Characteristics of a Solar Geoengineering Deployment: Considerations for Governance

2021 
Consideration of solar geoengineering as a potential response to climate change will demand complex decisions. These include not only the choice to deploy or not, but decisions regarding how to deploy, and ongoing decision making throughout deployment. However, relatively little attention has been paid to envisioning what a solar geoengineering deployment would look like in order to clarify what types of decisions would need to be made. We examine the science of geoengineering to ask how it might influence governance considerations, while consciously refraining from making specific recommendations. The focus here is on a hypothetical deployment (and beyond) rather than research governance.

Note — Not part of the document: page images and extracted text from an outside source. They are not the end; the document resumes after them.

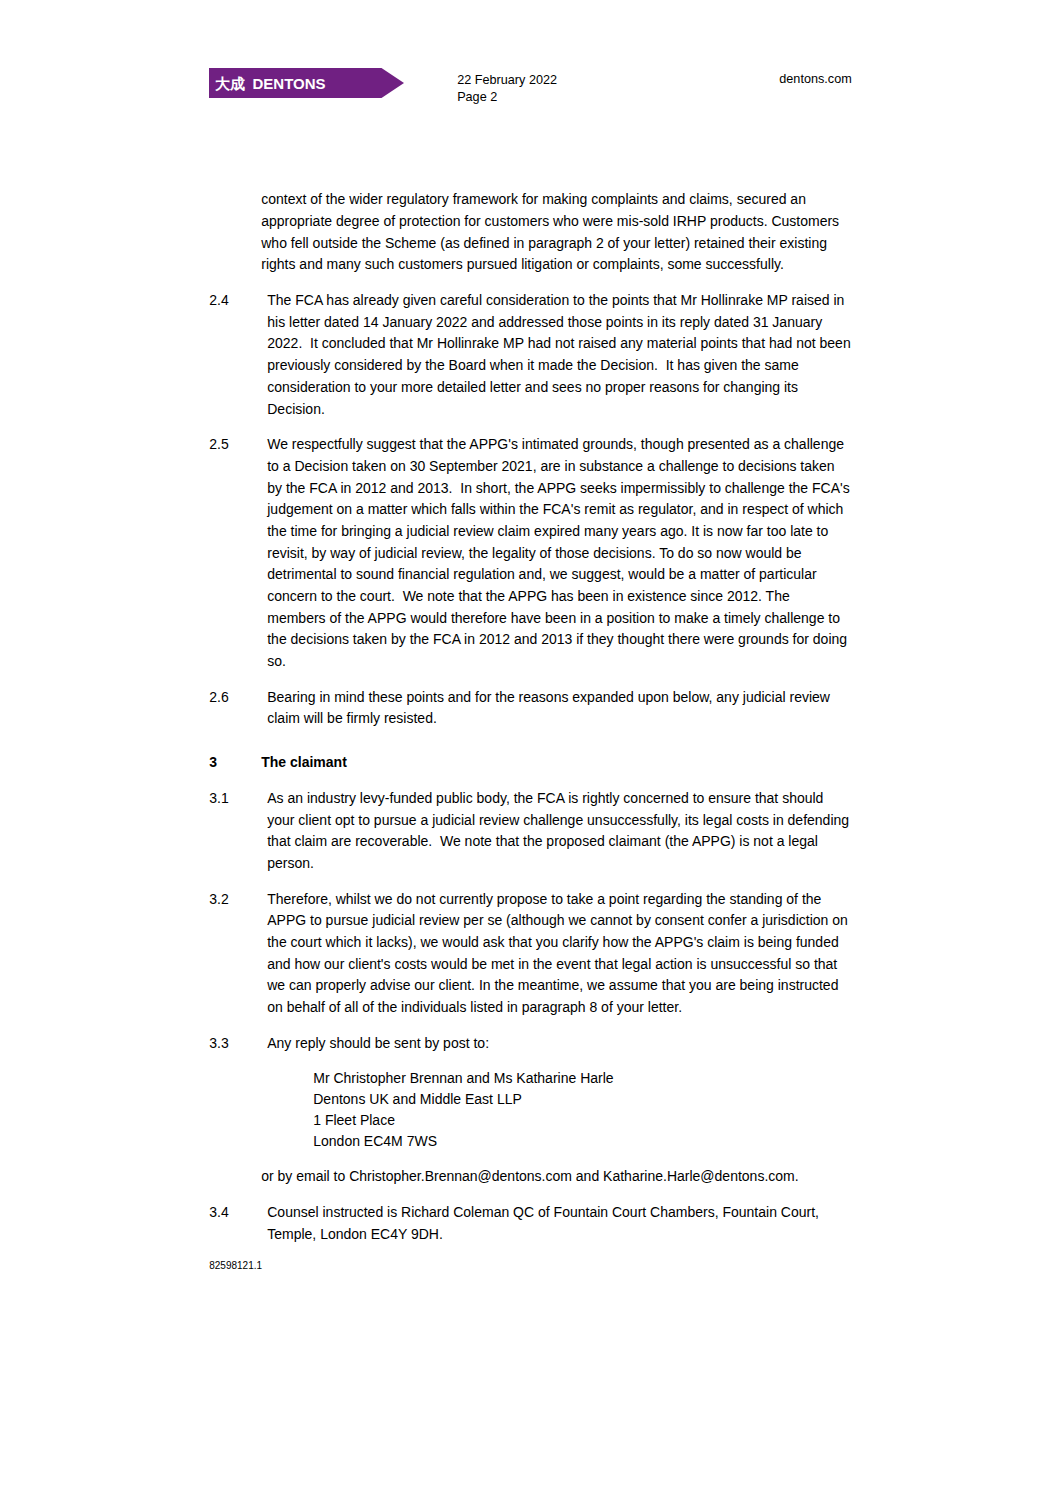22 February 2022
Page 2
dentons.com
context of the wider regulatory framework for making complaints and claims, secured an appropriate degree of protection for customers who were mis-sold IRHP products. Customers who fell outside the Scheme (as defined in paragraph 2 of your letter) retained their existing rights and many such customers pursued litigation or complaints, some successfully.
2.4 The FCA has already given careful consideration to the points that Mr Hollinrake MP raised in his letter dated 14 January 2022 and addressed those points in its reply dated 31 January 2022. It concluded that Mr Hollinrake MP had not raised any material points that had not been previously considered by the Board when it made the Decision. It has given the same consideration to your more detailed letter and sees no proper reasons for changing its Decision.
2.5 We respectfully suggest that the APPG's intimated grounds, though presented as a challenge to a Decision taken on 30 September 2021, are in substance a challenge to decisions taken by the FCA in 2012 and 2013. In short, the APPG seeks impermissibly to challenge the FCA's judgement on a matter which falls within the FCA's remit as regulator, and in respect of which the time for bringing a judicial review claim expired many years ago. It is now far too late to revisit, by way of judicial review, the legality of those decisions. To do so now would be detrimental to sound financial regulation and, we suggest, would be a matter of particular concern to the court. We note that the APPG has been in existence since 2012. The members of the APPG would therefore have been in a position to make a timely challenge to the decisions taken by the FCA in 2012 and 2013 if they thought there were grounds for doing so.
2.6 Bearing in mind these points and for the reasons expanded upon below, any judicial review claim will be firmly resisted.
3 The claimant
3.1 As an industry levy-funded public body, the FCA is rightly concerned to ensure that should your client opt to pursue a judicial review challenge unsuccessfully, its legal costs in defending that claim are recoverable. We note that the proposed claimant (the APPG) is not a legal person.
3.2 Therefore, whilst we do not currently propose to take a point regarding the standing of the APPG to pursue judicial review per se (although we cannot by consent confer a jurisdiction on the court which it lacks), we would ask that you clarify how the APPG's claim is being funded and how our client's costs would be met in the event that legal action is unsuccessful so that we can properly advise our client. In the meantime, we assume that you are being instructed on behalf of all of the individuals listed in paragraph 8 of your letter.
3.3 Any reply should be sent by post to:
Mr Christopher Brennan and Ms Katharine Harle
Dentons UK and Middle East LLP
1 Fleet Place
London EC4M 7WS
or by email to Christopher.Brennan@dentons.com and Katharine.Harle@dentons.com.
3.4 Counsel instructed is Richard Coleman QC of Fountain Court Chambers, Fountain Court, Temple, London EC4Y 9DH.
82598121.1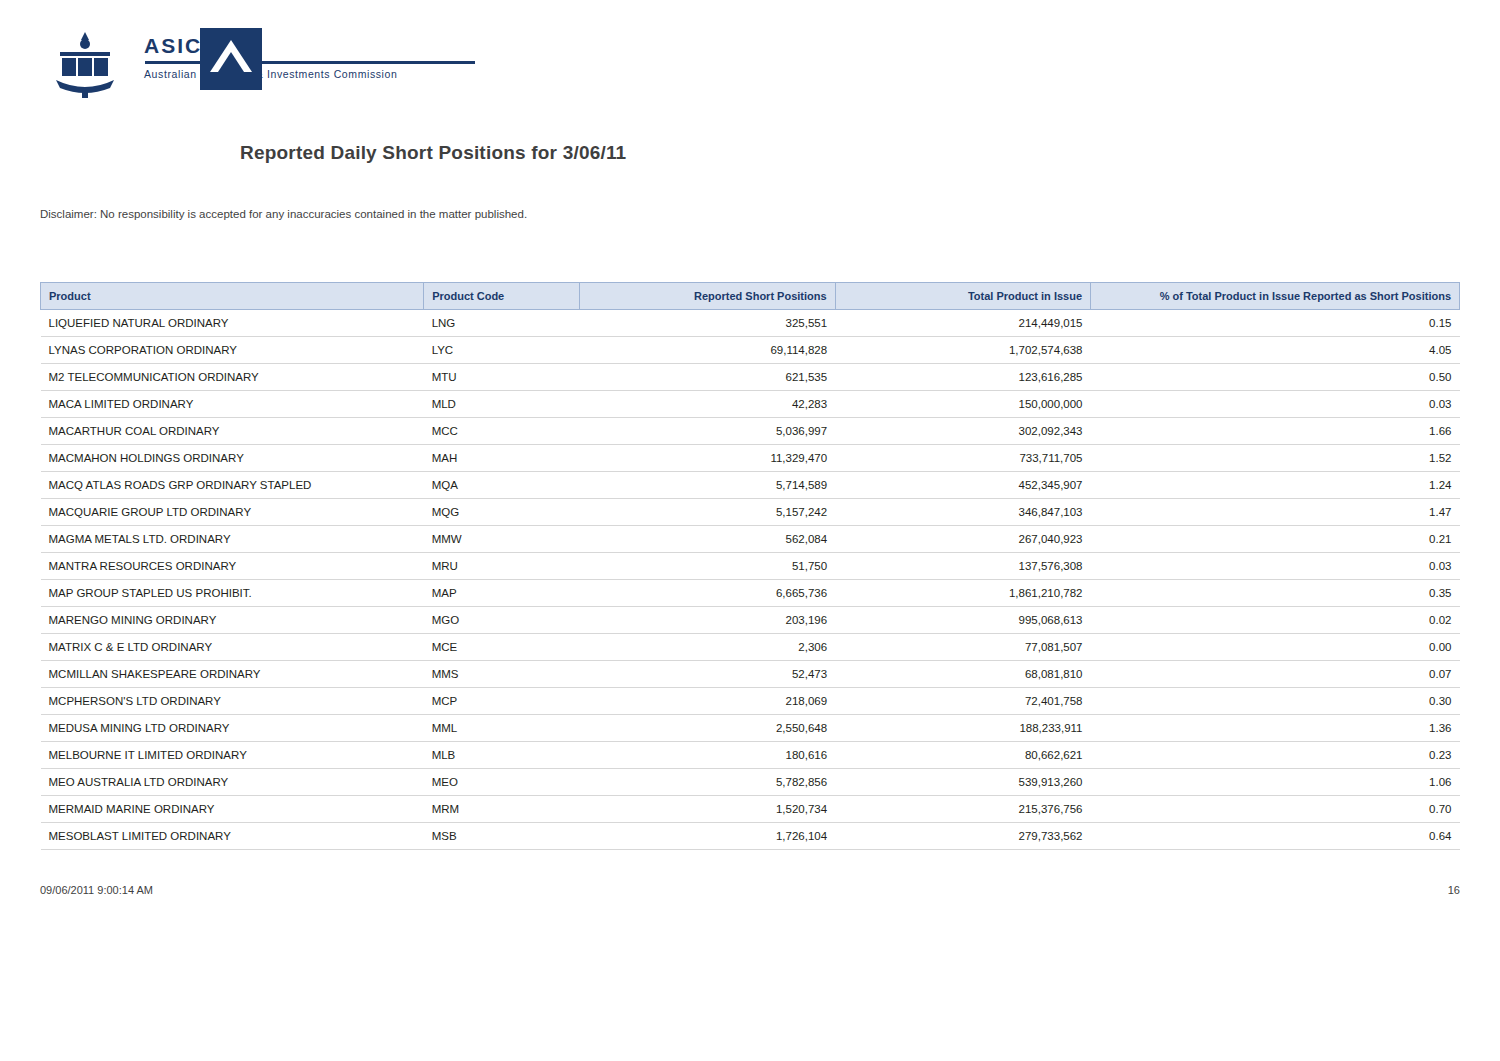ASIC
Australian Securities & Investments Commission
Reported Daily Short Positions for 3/06/11
Disclaimer: No responsibility is accepted for any inaccuracies contained in the matter published.
| Product | Product Code | Reported Short Positions | Total Product in Issue | % of Total Product in Issue Reported as Short Positions |
| --- | --- | --- | --- | --- |
| LIQUEFIED NATURAL ORDINARY | LNG | 325,551 | 214,449,015 | 0.15 |
| LYNAS CORPORATION ORDINARY | LYC | 69,114,828 | 1,702,574,638 | 4.05 |
| M2 TELECOMMUNICATION ORDINARY | MTU | 621,535 | 123,616,285 | 0.50 |
| MACA LIMITED ORDINARY | MLD | 42,283 | 150,000,000 | 0.03 |
| MACARTHUR COAL ORDINARY | MCC | 5,036,997 | 302,092,343 | 1.66 |
| MACMAHON HOLDINGS ORDINARY | MAH | 11,329,470 | 733,711,705 | 1.52 |
| MACQ ATLAS ROADS GRP ORDINARY STAPLED | MQA | 5,714,589 | 452,345,907 | 1.24 |
| MACQUARIE GROUP LTD ORDINARY | MQG | 5,157,242 | 346,847,103 | 1.47 |
| MAGMA METALS LTD. ORDINARY | MMW | 562,084 | 267,040,923 | 0.21 |
| MANTRA RESOURCES ORDINARY | MRU | 51,750 | 137,576,308 | 0.03 |
| MAP GROUP STAPLED US PROHIBIT. | MAP | 6,665,736 | 1,861,210,782 | 0.35 |
| MARENGO MINING ORDINARY | MGO | 203,196 | 995,068,613 | 0.02 |
| MATRIX C & E LTD ORDINARY | MCE | 2,306 | 77,081,507 | 0.00 |
| MCMILLAN SHAKESPEARE ORDINARY | MMS | 52,473 | 68,081,810 | 0.07 |
| MCPHERSON'S LTD ORDINARY | MCP | 218,069 | 72,401,758 | 0.30 |
| MEDUSA MINING LTD ORDINARY | MML | 2,550,648 | 188,233,911 | 1.36 |
| MELBOURNE IT LIMITED ORDINARY | MLB | 180,616 | 80,662,621 | 0.23 |
| MEO AUSTRALIA LTD ORDINARY | MEO | 5,782,856 | 539,913,260 | 1.06 |
| MERMAID MARINE ORDINARY | MRM | 1,520,734 | 215,376,756 | 0.70 |
| MESOBLAST LIMITED ORDINARY | MSB | 1,726,104 | 279,733,562 | 0.64 |
09/06/2011 9:00:14 AM 16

Geoengineering can be designed to trade off different outcomes, requiring an explicit specification of multivariate goals. Thus, we initially consider the complexity surrounding a decision to deploy. Next, we discuss the on-going decisions that would be needed across multiple time-scales. Some decisions are inherently slow, limited by detection and attribution of climate effects in the presence of natural variability. However, there is also a need for decisions that are inherently fast relative to political time-scales: effectively managing some uncertainties would require frequent adjustments to the geoengineered forcing in response to observations. We believe that this exercise can lead to greater clarity in terms of future governance needs by articulating key characteristics of a hypothetical deployment scenario.